§ Task to complete: Beginning at the line that contains "left knee: (18, 1203)", write out every line down to the end of the records, with both ends kept and nothing added.

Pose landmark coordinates
***
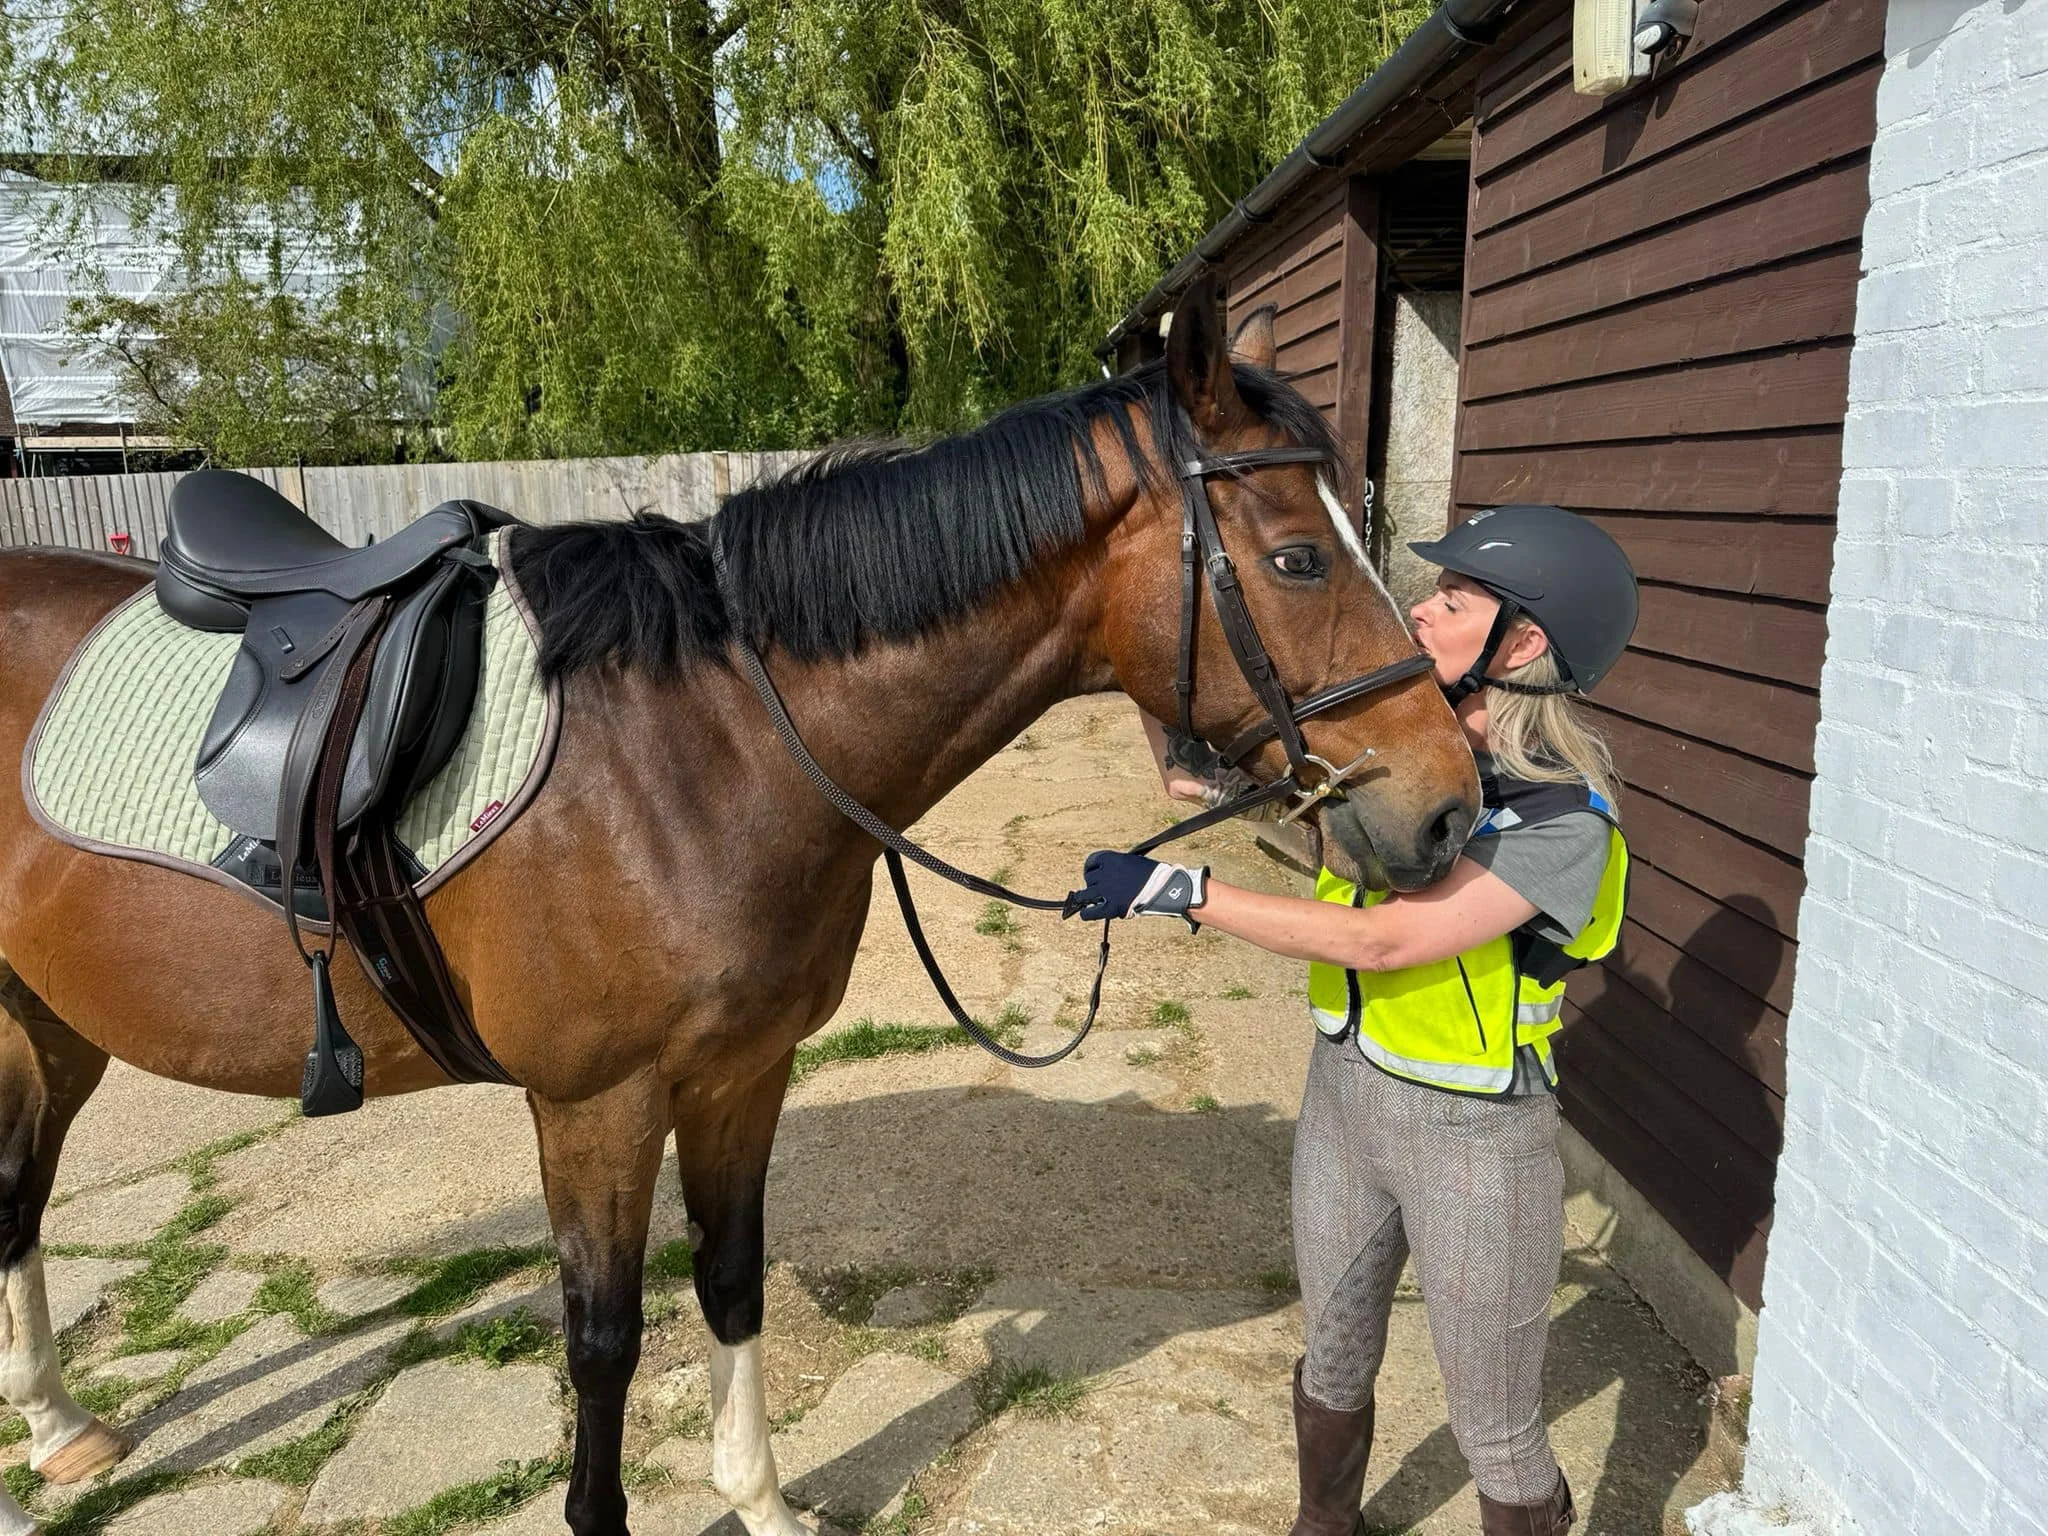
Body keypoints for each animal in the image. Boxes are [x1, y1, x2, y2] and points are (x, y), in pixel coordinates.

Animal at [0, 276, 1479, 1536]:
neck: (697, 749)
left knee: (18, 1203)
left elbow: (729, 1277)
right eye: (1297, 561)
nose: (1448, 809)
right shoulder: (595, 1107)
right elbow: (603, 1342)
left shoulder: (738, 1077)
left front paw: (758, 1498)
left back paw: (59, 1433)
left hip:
***
§ Answer to this exercise:
left knee: (18, 1203)
left elbow: (729, 1277)
right eye: (1297, 561)
nose: (1448, 809)
right shoulder: (595, 1107)
right elbow: (603, 1342)
left shoulder: (738, 1077)
left front paw: (758, 1498)
left back paw: (59, 1433)
left hip:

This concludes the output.